B. Malaria Epidemiology role in mapping
One of the important role of epidemiology in infectious diseases is to study the spread of disease in the dimension of time, place and person characteristics. At this time I chose the subject of malaria, with consideration, this disease has a significant increasing trend over time in both incidence and case mortality rates. Malaria disease is generally transmitted through the bite of the malaria mosquito called Anopheles. 1. Maps Spatial / Regional Distribution of Malaria Cases
Map the spatial distribution of malaria cases is a picture of the area / geographic spread of malaria cases in the earth’s surface based on the location / coordinates of malaria cases with the use of a GPS (Global Positioning System). Based on the distribution map of malaria cases with GIS analysis, it can be seen an area of ​​the spread of malaria cases.
The results of our cases of malaria, can assist in determining the areas prone to malaria vector contact, community groups are also vulnerable as well as the identification tool of resource allocation in order to problem solving malaria.
Mapping of malaria cases with used Geographic Information Systems (GIS) is more accurate and detailed to provide a clearer picture, adequate and accurate information on actual malaria situation in the field. Role of Geographic Information Systems (GIS) as tools that can assist and support the malaria control program, especially in case finding.
In general, the mapping of malaria had been popular like other diseases (Sine and Dale, 2003 in April 2007). Mapping of infectious diseases including malaria disease will provide three main contributions

(1) by using descriptive overview map is expected to appear on the distribution and spread of the disease. 2. Stratification of Malaria Cases . According to WHO, one of the benefits of using Geographic Information Systems in public health research is to conduct Stratification of cases / risk factors. Determination of priority handling and control of malaria cases based on the results of GIS analysis, will facilitate the achievement of one goal reduction and prevention of malaria in the short term or long term.

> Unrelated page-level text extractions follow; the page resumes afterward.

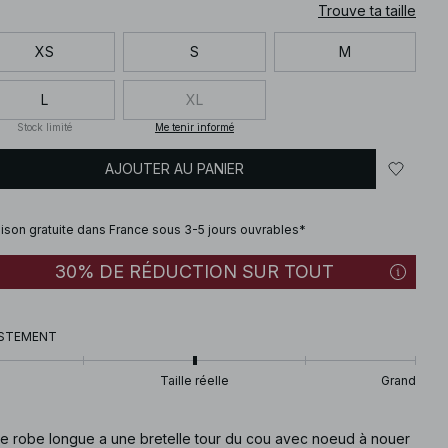
Trouve ta taille
XS
S
M
L
XL
Stock limité
Me tenir informé
AJOUTER AU PANIER
aison gratuite dans France sous 3-5 jours ouvrables*
30% DE RÉDUCTION SUR TOUT
STEMENT
Taille réelle
Grand
te robe longue a une bretelle tour du cou avec noeud à nouer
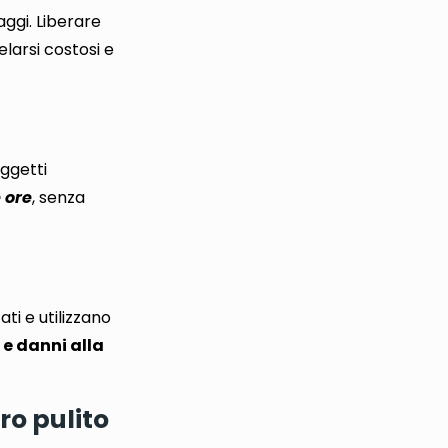
aggi.
Liberare
larsi costosi e
oggetti
 ore
, senza
ati e utilizzano
 e danni alla
ro pulito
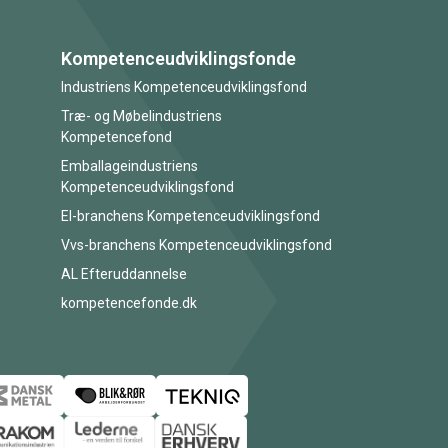
Kompetenceudviklingsfonde
Industriens Kompetenceudviklingsfond
Træ- og Møbelindustriens
Kompetencefond
Emballageindustriens
Kompetenceudviklingsfond
El-branchens Kompetenceudviklingsfond
Vvs-branchens Kompetenceudviklingsfond
AL Efteruddannelse
kompetencefonde.dk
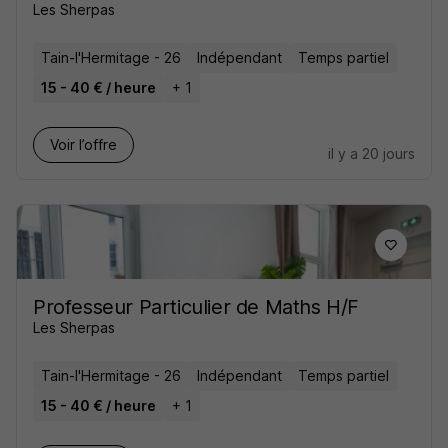
Les Sherpas
Tain-l'Hermitage - 26
Indépendant
Temps partiel
15 - 40 € / heure
+ 1
Voir l’offre
il y a 20 jours
Professeur Particulier de Maths H/F
Les Sherpas
Tain-l'Hermitage - 26
Indépendant
Temps partiel
15 - 40 € / heure
+ 1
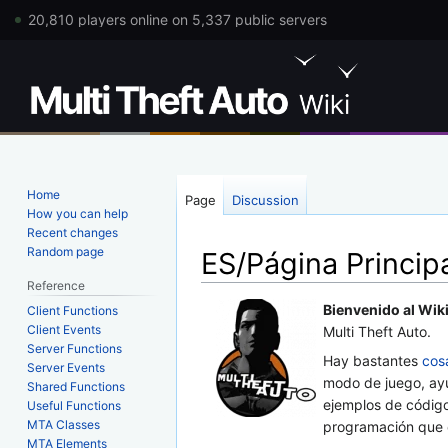
20,810 players online on 5,337 public servers
Home
Page
Discussion
How you can help
Recent changes
Random page
ES/Página Princip
Reference
Jump
Jump
Bienvenido al Wik
Client Functions
Client Events
to
to
Multi Theft Auto.
Server Functions
navigation
search
Hay bastantes
cos
Server Events
modo de juego, ay
Shared Functions
ejemplos de código,
Useful Functions
MTA Classes
programación que 
MTA Elements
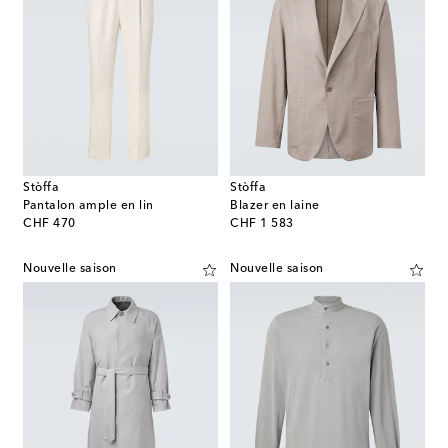
Stòffa
Stòffa
Pantalon ample en lin
Blazer en laine
original price
original price
CHF 470
CHF 1 583
Nouvelle saison
Nouvelle saison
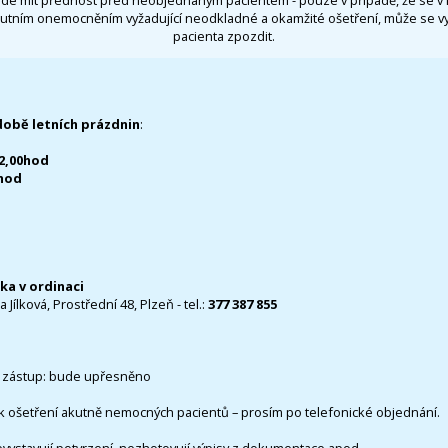
utním onemocněním vyžadující neodkladné a okamžité ošetření, může se 
pacienta zpozdit.
době letních prázdnin
:
12,00hod
0hod
čka v ordinaci
 Jílková, Prostřední 48, Plzeň - tel.:
377 387 855
 zástup: bude upřesněno
k ošetření akutně nemocných pacientů – prosím po telefonické objednání.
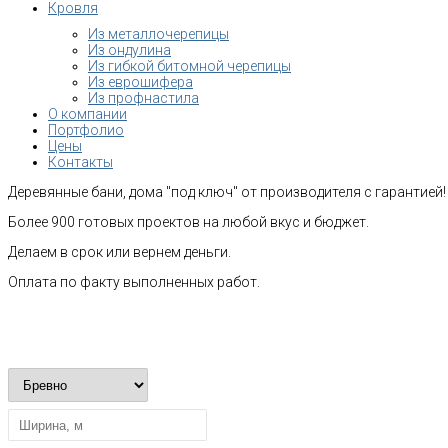
Кровля
Из металлочерепицы
Из ондулина
Из гибкой битомной черепицы
Из еврошифера
Из профнастила
О компании
Портфолио
Цены
Контакты
Деревянные бани, дома "под ключ" от производителя с гарантией!
Более 900 готовых проектов на любой вкус и бюджет.
Делаем в срок или вернем деньги.
Оплата по факту выполненных работ.
Рассчитать стоимость строительства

2. Malaria Case Based Spatial maps Altitude.
Specific environmental conditions can trigger a high incidence of the disease. Naturally have a certain altitude areas are environmental risk factors that support transmission of malaria.
Dominant transmission of malaria is influenced by the altitude / height. 4. Malaria Cases Spatial tendency.
The trend / trend of spatial distribution of malaria cases is the result / output processing and analysis of spatial data with GIS provides an overview of the trend of malaria cases on the geographical location or the characteristics of a particular region.
3. Spatial Epidemiology of Malaria Cases patterns.
Utilization of GIS application in analyzing spatial patterns of malaria aims to determine the boundaries of regions where there is a trend / tendency of the distribution of malaria cases, and predicted geographic access to residential health care unit / location of cases of malaria.
Enhance coping strategies, especially in areas of high malaria incidence rates by geographic characteristics that support the spread of malaria.
4. Utilizing GIS technology to map the cases of malaria, malaria breeding sites and the various aspects associated with an increase in malaria cases incidence.
The role of epidemiology as a tool to determine the distribution of disease is now no longer confined to infectious diseases such as the phase of its development. The occurrence of various transitions in science including epidemiology, from infectious diseases to non-infectious diseases (non-communicable disease), from the life of an agrarian culture to a culture of information, from a large family structure into a small family, from office work patterns become more flexible, giving the consequences of the changing patterns disease in the community. Departure from these conditions the dynamics of information about health issues will continue to change, including the risk factors for disease, so the role of epidemiology will always occupy a strategic role in solving health problems in the community.